A Tolling Adversary Has Second Thoughts

By: 
Bill Cramer
Category: 
Stories

“Tolling the interstates—all interstates, not just I-80—deserves consideration.”

With that simple quote, a newspaper in rural Pennsylvania showed what it takes to change public attitudes on tolling.

The catalyst was the mid-September release of Interstate 2.0, the Reason Foundation’s study that points to per-mile tolls as a viable tool to finance the reconstruction of the U.S. Interstate highway system. But the Record’s editorial writer pointed to the longer sequence of events that led to the change in thinking.

“Pennsylvania has considered tolling Interstate 80 before—and this newspaper opposed it,” the Record stated.

“But year after year, states are collecting lower gas-tax revenues, the result of more fuel-efficient vehicles, alternative-energy vehicles, and fewer miles driven. And year after year of postponed repairs have placed the essential maintenance of the nation's badly aging infrastructure out of reach of the available funds.”

The History in Pennsylvania

There was probably little need for the Record to remind its readers of the recent history of tolling in Pennsylvania.

The state legislature agreed to toll I-80 in 2010, but was turned down by the U.S. Federal Highway Administration. “If the I-80 tolls had been approved, Pennsylvania would have had $922 million available in the fiscal year that starts July 1 for repairing roads and bridges and for operating transit systems,” the Pittsburgh Post-Gazette reported at the time.
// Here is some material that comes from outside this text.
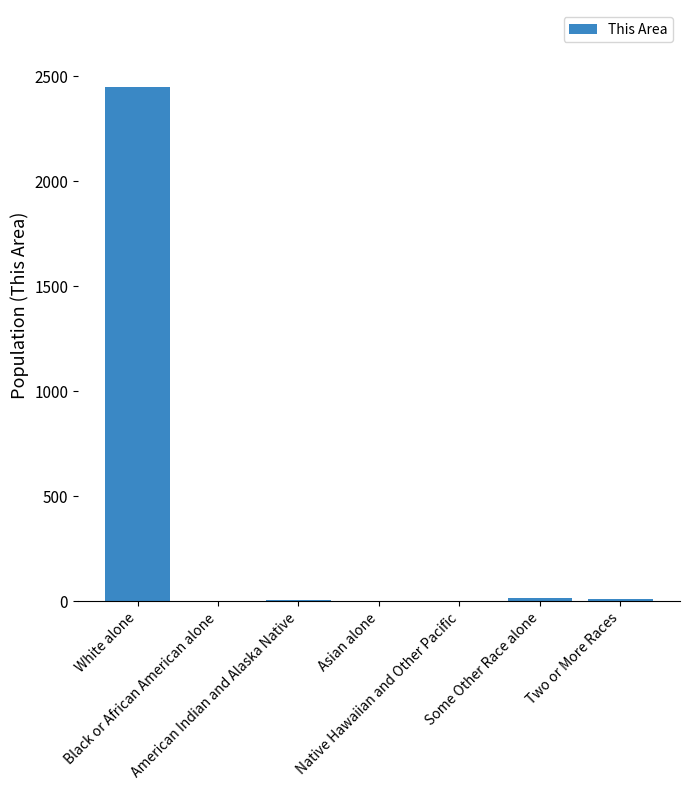

What is the ratio of the value at Some Other Race alone to the value at Asian alone?

18.0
“Without the I-80 tolls, the state will generate $450 million from higher tolls on the Pennsylvania Turnpike.”

Fast forward a couple of years and, as the Pocono Record pointed out, Pennsylvania has more than its share of bridges in imminent need of maintenance and repair. “Last month, the Pennsylvania Department of Transportation announced new weight restrictions on some 1,000 state and local bridges aimed at slowing their deterioration. Of those, 53 are in Monroe County.”

The Story Tells Itself

So how do attitudes change?

The process starts with a problem that everyone can see, but few know how to solve. People turn to old methods to patch the holes (literally or figuratively), and maybe that works for a while.
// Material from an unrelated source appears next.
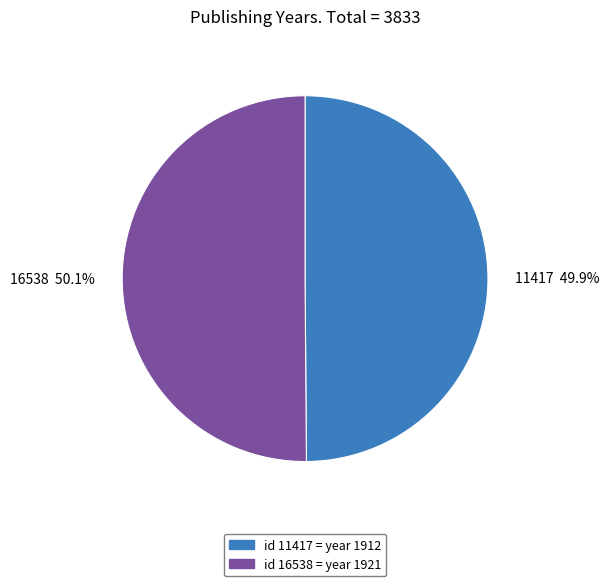

Is the sum of id 11417 = year 1912 and id 16538 = year 1921 greater than half?

Yes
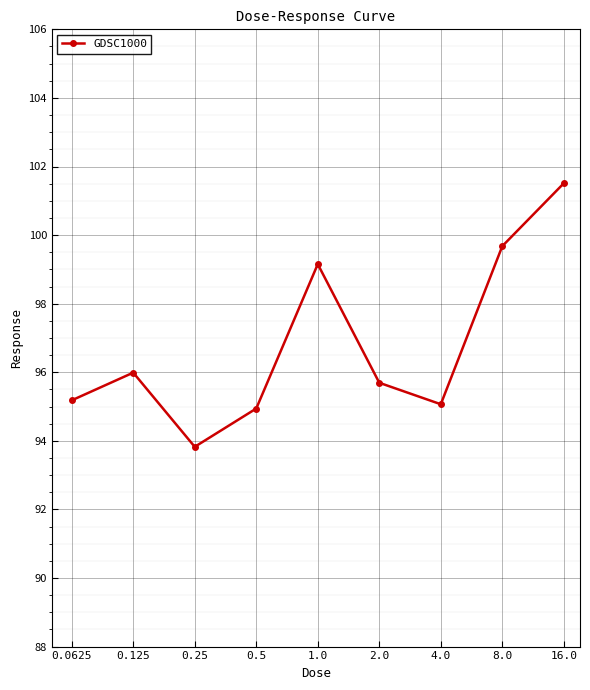

What is the difference between the second highest and second lowest values?

4.7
Over time, the problem becomes more serious. An occasional annoyance gradually becomes a daily nuisance. The nuisance becomes a danger. The old methods get less and less effective. After a while, solutions that once seemed outlandish start to look pretty good. And then, the rest of the story begins to tell itself.

Soon, maybe to their own surprise, old adversaries start considering new ways of thinking. They begin to see the new way as the right way. And before you know it, a solution that seemed utterly impossible a few months or a couple of years ago, now has more appeal.

Big, Local, and Imminent

In the Poconos, an important community opinion leader changed its attitude when a long-standing problem became big, local, and imminent. IBTTA members know that the same story is playing out in communities across the U.S., and around the world. That’s the inevitable logic that drives our Moving America Forward campaign.

“Like it or not, the nation must properly support its interstate highway system somehow. The economy and our very freedom of movement depend on it,” the Pocono Record stated.

“Given the high stakes—compromised public safety and inadequate funding—tolling the interstates offers Pennsylvania and other states a new funding source that is desperately needed.”

Long-held attitudes don’t change overnight. But that’s all the more reason to notice and celebrate the small, significant victories along the way. In the Poconos, one more influential editorial writer got the message last month.